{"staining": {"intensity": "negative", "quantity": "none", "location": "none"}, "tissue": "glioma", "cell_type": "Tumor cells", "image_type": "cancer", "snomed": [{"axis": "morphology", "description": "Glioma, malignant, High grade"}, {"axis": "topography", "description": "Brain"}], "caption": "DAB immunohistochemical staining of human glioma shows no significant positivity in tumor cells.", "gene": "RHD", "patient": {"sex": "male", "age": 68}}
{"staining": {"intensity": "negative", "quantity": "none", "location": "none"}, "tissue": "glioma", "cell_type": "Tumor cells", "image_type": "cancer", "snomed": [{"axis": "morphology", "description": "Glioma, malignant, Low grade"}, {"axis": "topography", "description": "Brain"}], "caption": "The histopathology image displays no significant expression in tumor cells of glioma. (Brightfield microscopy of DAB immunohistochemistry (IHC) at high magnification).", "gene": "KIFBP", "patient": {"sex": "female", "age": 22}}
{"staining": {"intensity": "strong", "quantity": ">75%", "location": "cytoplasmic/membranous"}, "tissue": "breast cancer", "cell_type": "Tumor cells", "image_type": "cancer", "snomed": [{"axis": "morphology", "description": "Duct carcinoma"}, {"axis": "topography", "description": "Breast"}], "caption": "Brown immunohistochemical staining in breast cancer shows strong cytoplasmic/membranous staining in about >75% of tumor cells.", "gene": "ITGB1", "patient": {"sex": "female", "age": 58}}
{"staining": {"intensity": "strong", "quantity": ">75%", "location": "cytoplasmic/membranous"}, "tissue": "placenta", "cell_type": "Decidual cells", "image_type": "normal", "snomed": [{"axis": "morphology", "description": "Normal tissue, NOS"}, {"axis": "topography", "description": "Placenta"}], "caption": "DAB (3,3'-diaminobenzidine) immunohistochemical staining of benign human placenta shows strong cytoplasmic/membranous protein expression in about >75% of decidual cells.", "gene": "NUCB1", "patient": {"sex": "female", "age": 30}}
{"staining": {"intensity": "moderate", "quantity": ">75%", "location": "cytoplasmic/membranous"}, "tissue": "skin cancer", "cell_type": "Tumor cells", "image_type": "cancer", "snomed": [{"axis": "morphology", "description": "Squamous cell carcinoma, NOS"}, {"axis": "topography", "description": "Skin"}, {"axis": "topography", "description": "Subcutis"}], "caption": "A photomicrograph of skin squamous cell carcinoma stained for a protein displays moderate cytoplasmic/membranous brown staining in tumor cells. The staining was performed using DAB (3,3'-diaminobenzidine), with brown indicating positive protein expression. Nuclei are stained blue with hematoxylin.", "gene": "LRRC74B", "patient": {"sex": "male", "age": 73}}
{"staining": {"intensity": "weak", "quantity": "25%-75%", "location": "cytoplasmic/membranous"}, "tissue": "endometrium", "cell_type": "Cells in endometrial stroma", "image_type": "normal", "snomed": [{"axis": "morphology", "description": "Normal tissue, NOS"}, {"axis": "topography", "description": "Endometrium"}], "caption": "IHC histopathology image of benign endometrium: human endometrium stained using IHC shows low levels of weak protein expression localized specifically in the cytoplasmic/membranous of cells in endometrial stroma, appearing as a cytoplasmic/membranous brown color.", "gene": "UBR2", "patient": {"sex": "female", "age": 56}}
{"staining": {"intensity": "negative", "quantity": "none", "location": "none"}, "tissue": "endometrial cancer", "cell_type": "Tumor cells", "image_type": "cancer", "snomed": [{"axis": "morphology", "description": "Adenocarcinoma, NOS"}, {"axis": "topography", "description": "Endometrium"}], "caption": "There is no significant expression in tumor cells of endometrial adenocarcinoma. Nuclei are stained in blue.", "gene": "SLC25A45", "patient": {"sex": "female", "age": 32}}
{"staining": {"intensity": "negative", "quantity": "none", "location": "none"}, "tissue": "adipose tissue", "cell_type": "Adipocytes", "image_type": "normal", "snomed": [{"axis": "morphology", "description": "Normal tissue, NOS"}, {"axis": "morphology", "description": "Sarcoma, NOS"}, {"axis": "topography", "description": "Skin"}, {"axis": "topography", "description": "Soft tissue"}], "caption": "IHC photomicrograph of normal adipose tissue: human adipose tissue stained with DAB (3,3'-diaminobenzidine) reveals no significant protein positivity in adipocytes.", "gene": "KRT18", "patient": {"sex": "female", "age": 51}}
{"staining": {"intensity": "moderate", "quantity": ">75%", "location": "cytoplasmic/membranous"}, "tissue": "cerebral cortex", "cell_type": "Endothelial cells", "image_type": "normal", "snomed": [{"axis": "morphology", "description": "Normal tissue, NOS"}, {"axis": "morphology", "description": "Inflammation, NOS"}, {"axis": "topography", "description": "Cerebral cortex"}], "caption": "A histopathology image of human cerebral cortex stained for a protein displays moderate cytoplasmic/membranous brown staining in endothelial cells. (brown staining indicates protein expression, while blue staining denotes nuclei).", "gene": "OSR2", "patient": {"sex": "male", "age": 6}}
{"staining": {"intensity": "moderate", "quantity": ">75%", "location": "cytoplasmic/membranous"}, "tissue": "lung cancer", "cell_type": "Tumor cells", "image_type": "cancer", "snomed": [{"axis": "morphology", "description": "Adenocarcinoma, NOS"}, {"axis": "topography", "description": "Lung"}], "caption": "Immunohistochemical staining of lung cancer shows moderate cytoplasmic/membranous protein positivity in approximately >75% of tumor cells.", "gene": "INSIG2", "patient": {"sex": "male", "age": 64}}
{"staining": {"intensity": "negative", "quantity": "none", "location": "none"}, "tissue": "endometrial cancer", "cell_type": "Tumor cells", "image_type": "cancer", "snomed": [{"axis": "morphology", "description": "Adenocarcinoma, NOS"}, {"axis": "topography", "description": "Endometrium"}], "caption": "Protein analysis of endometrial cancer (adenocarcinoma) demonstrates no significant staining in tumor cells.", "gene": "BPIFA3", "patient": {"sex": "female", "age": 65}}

--- --- ---

- **How to complete this task**: Please restate the material above, word for word and in full.

- **Answer to this task**:
{"staining": {"intensity": "negative", "quantity": "none", "location": "none"}, "tissue": "glioma", "cell_type": "Tumor cells", "image_type": "cancer", "snomed": [{"axis": "morphology", "description": "Glioma, malignant, High grade"}, {"axis": "topography", "description": "Brain"}], "caption": "DAB immunohistochemical staining of human glioma shows no significant positivity in tumor cells.", "gene": "RHD", "patient": {"sex": "male", "age": 68}}
{"staining": {"intensity": "negative", "quantity": "none", "location": "none"}, "tissue": "glioma", "cell_type": "Tumor cells", "image_type": "cancer", "snomed": [{"axis": "morphology", "description": "Glioma, malignant, Low grade"}, {"axis": "topography", "description": "Brain"}], "caption": "The histopathology image displays no significant expression in tumor cells of glioma. (Brightfield microscopy of DAB immunohistochemistry (IHC) at high magnification).", "gene": "KIFBP", "patient": {"sex": "female", "age": 22}}
{"staining": {"intensity": "strong", "quantity": ">75%", "location": "cytoplasmic/membranous"}, "tissue": "breast cancer", "cell_type": "Tumor cells", "image_type": "cancer", "snomed": [{"axis": "morphology", "description": "Duct carcinoma"}, {"axis": "topography", "description": "Breast"}], "caption": "Brown immunohistochemical staining in breast cancer shows strong cytoplasmic/membranous staining in about >75% of tumor cells.", "gene": "ITGB1", "patient": {"sex": "female", "age": 58}}
{"staining": {"intensity": "strong", "quantity": ">75%", "location": "cytoplasmic/membranous"}, "tissue": "placenta", "cell_type": "Decidual cells", "image_type": "normal", "snomed": [{"axis": "morphology", "description": "Normal tissue, NOS"}, {"axis": "topography", "description": "Placenta"}], "caption": "DAB (3,3'-diaminobenzidine) immunohistochemical staining of benign human placenta shows strong cytoplasmic/membranous protein expression in about >75% of decidual cells.", "gene": "NUCB1", "patient": {"sex": "female", "age": 30}}
{"staining": {"intensity": "moderate", "quantity": ">75%", "location": "cytoplasmic/membranous"}, "tissue": "skin cancer", "cell_type": "Tumor cells", "image_type": "cancer", "snomed": [{"axis": "morphology", "description": "Squamous cell carcinoma, NOS"}, {"axis": "topography", "description": "Skin"}, {"axis": "topography", "description": "Subcutis"}], "caption": "A photomicrograph of skin squamous cell carcinoma stained for a protein displays moderate cytoplasmic/membranous brown staining in tumor cells. The staining was performed using DAB (3,3'-diaminobenzidine), with brown indicating positive protein expression. Nuclei are stained blue with hematoxylin.", "gene": "LRRC74B", "patient": {"sex": "male", "age": 73}}
{"staining": {"intensity": "weak", "quantity": "25%-75%", "location": "cytoplasmic/membranous"}, "tissue": "endometrium", "cell_type": "Cells in endometrial stroma", "image_type": "normal", "snomed": [{"axis": "morphology", "description": "Normal tissue, NOS"}, {"axis": "topography", "description": "Endometrium"}], "caption": "IHC histopathology image of benign endometrium: human endometrium stained using IHC shows low levels of weak protein expression localized specifically in the cytoplasmic/membranous of cells in endometrial stroma, appearing as a cytoplasmic/membranous brown color.", "gene": "UBR2", "patient": {"sex": "female", "age": 56}}
{"staining": {"intensity": "negative", "quantity": "none", "location": "none"}, "tissue": "endometrial cancer", "cell_type": "Tumor cells", "image_type": "cancer", "snomed": [{"axis": "morphology", "description": "Adenocarcinoma, NOS"}, {"axis": "topography", "description": "Endometrium"}], "caption": "There is no significant expression in tumor cells of endometrial adenocarcinoma. Nuclei are stained in blue.", "gene": "SLC25A45", "patient": {"sex": "female", "age": 32}}
{"staining": {"intensity": "negative", "quantity": "none", "location": "none"}, "tissue": "adipose tissue", "cell_type": "Adipocytes", "image_type": "normal", "snomed": [{"axis": "morphology", "description": "Normal tissue, NOS"}, {"axis": "morphology", "description": "Sarcoma, NOS"}, {"axis": "topography", "description": "Skin"}, {"axis": "topography", "description": "Soft tissue"}], "caption": "IHC photomicrograph of normal adipose tissue: human adipose tissue stained with DAB (3,3'-diaminobenzidine) reveals no significant protein positivity in adipocytes.", "gene": "KRT18", "patient": {"sex": "female", "age": 51}}
{"staining": {"intensity": "moderate", "quantity": ">75%", "location": "cytoplasmic/membranous"}, "tissue": "cerebral cortex", "cell_type": "Endothelial cells", "image_type": "normal", "snomed": [{"axis": "morphology", "description": "Normal tissue, NOS"}, {"axis": "morphology", "description": "Inflammation, NOS"}, {"axis": "topography", "description": "Cerebral cortex"}], "caption": "A histopathology image of human cerebral cortex stained for a protein displays moderate cytoplasmic/membranous brown staining in endothelial cells. (brown staining indicates protein expression, while blue staining denotes nuclei).", "gene": "OSR2", "patient": {"sex": "male", "age": 6}}
{"staining": {"intensity": "moderate", "quantity": ">75%", "location": "cytoplasmic/membranous"}, "tissue": "lung cancer", "cell_type": "Tumor cells", "image_type": "cancer", "snomed": [{"axis": "morphology", "description": "Adenocarcinoma, NOS"}, {"axis": "topography", "description": "Lung"}], "caption": "Immunohistochemical staining of lung cancer shows moderate cytoplasmic/membranous protein positivity in approximately >75% of tumor cells.", "gene": "INSIG2", "patient": {"sex": "male", "age": 64}}
{"staining": {"intensity": "negative", "quantity": "none", "location": "none"}, "tissue": "endometrial cancer", "cell_type": "Tumor cells", "image_type": "cancer", "snomed": [{"axis": "morphology", "description": "Adenocarcinoma, NOS"}, {"axis": "topography", "description": "Endometrium"}], "caption": "Protein analysis of endometrial cancer (adenocarcinoma) demonstrates no significant staining in tumor cells.", "gene": "BPIFA3", "patient": {"sex": "female", "age": 65}}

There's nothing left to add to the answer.